Genua-Opfer angenehm überrascht

Italienische Staatsanwälte vermitteln bei ihrem Besuch in Berlin den Eindruck, dass sie sich ernsthaft um Aufklärung der Polizeigewalt beim G-8-Gipfel in Genua bemühen. Politische Stimmung in Italien erschwert allerdings die Ermittlungen

aus Berlin PLUTONIA PLARRE
und FELIX LEE

Am Ende der Woche fingen selbst die größten Skeptiker unter den Globalisierungskritikern an, Vertrauen zu fassen. Denn die italienischen Staatsanwälte Franceso Pinto und Henrico Succa scheinen wirklich an einer Aufklärung des Polizeiübergriffe beim G-8-Gipfel interessiert zu sein. Fünf Tage lang führten Pinto und Succa in Berlin Vernehmungen durch, um Licht in das Dunkel der Vorkommnisse von Genua vom Juli 2001 zu bekommen. Konkret geht es dabei um den Polizeiüberfall auf die Diaz-Schule, in der 93 schlafende Globalisierungskritiker – hauptsächlich Spanier und Deutsche – von vermummten Carabinieri mit Stahltaschenlampen, Holzknüppeln und Fäusten zusammengeschlagen worden waren.

Die ersten 10 der 40 betroffenen Deutschen wurden mit Hilfe des Berliner Oberstaatsanwalts Hans-Jürgen Heinke in dieser Woche vernommen.

Und dabei nahmen sich die Staatsanwälte viel Zeit. Sieben Stunden dauerten die Vernehmungen im Schnitt. Und gut vorbereitet waren sie auch: Neben Videoaufnahmen und hunderten von Fotos hatten die beiden Staatsanwälte auch Uniformen im Gepäck. Damit ließen sich zumindest die Einheiten ermitteln, die in der Diaz-Schule im Einsatz waren, da in Italien jede Einheit eine eigene Uniform trägt. Am Ende der Vernehmungen sei den Befragten gesagt worden, ihre Aussagen würden sich weitgehend mit den bisherigen Recherchen der Justiz decken.

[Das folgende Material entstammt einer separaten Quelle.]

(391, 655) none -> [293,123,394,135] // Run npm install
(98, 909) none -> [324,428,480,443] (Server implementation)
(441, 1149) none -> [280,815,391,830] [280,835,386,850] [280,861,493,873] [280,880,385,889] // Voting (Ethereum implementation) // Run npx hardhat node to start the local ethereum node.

Unter der Hand wurde den Berlinern zugleich aber angedeutet, dass die politische Stimmung in Italien die Ermittlungen gerade sehr erschwere. So habe es die Gewerkschaft der Polizei verhindern können, dass die Polizisten erkennungsdienstlich behandelt wurden. Auch das italienische Innenministerium mache öffentlich Stimmung gegen die Ermittlungen. Sie wünschten sich mehr öffentliche Unterstützung vor allem von deutscher Seite, habe einer der Staatsanwälte einem Betroffenen gesagt. Der Presse gegenüber lobte Pinto die Zusammenarbeit mit den deutschen Behörden. In der ersten Märzwoche sollen die Befragungen fortgesetzt werden.

Sie seien „sehr zufrieden“ über die „sehr genauen und präzisen Informationen“ und optimistisch, dass die Ermittlungen gegen die Täter in den Reihen der Polizei dadurch vorangebracht werden könnten, sagten die italienischen Staatsanwälte. Laut Pinto und Succa sind derzeit Verfahren gegen rund 20 Polizeiführungskräfte und 50 Carabinieri anhängig.

Dass die italienische Staatsanwaltschaft aber auch weiter gegen Demonstranten ermittelt, zeigen Hausdurchsuchungen, die vor drei Tagen in mehreren Städten Italiens stattfanden, die nach offiziellen Angaben auch im Zusammenhang mit den Vorfällen in der Diaz-Schule stehen. Die Staatsanwälte gaben zu, dass die Justiz in mehrere Richtungen ermittele. Ihnen gehe es aber vor allem darum, die Verantwortlichen für die Polizeigewalt zur Rechenschaft zu ziehen.